PROBLEM STATEMENT => Copy the data word for word, starting at the line that contains "OPŠIRNIJE..." and ending after the line that contains "Da, počeo je24.".

INFORMATION SHOWN =>
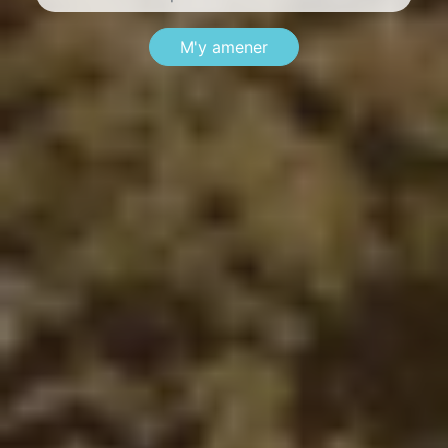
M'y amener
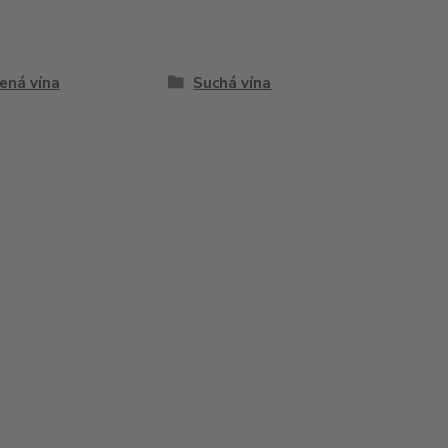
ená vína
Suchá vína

--

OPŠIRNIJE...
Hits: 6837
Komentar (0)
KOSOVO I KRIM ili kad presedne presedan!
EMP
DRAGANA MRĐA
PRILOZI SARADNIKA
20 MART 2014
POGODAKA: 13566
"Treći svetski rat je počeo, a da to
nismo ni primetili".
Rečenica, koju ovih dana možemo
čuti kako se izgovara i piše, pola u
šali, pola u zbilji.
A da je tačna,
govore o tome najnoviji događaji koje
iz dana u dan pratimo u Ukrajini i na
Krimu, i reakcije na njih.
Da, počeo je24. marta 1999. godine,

TASK RESULT =>
OPŠIRNIJE...
Hits: 6837
Komentar (0)
KOSOVO I KRIM ili kad presedne presedan!
EMP
DRAGANA MRĐA
PRILOZI SARADNIKA
20 MART 2014
POGODAKA: 13566
"Treći svetski rat je počeo, a da to
nismo ni primetili".
Rečenica, koju ovih dana možemo
čuti kako se izgovara i piše, pola u
šali, pola u zbilji.
A da je tačna,
govore o tome najnoviji događaji koje
iz dana u dan pratimo u Ukrajini i na
Krimu, i reakcije na njih.
Da, počeo je24. marta 1999. godine,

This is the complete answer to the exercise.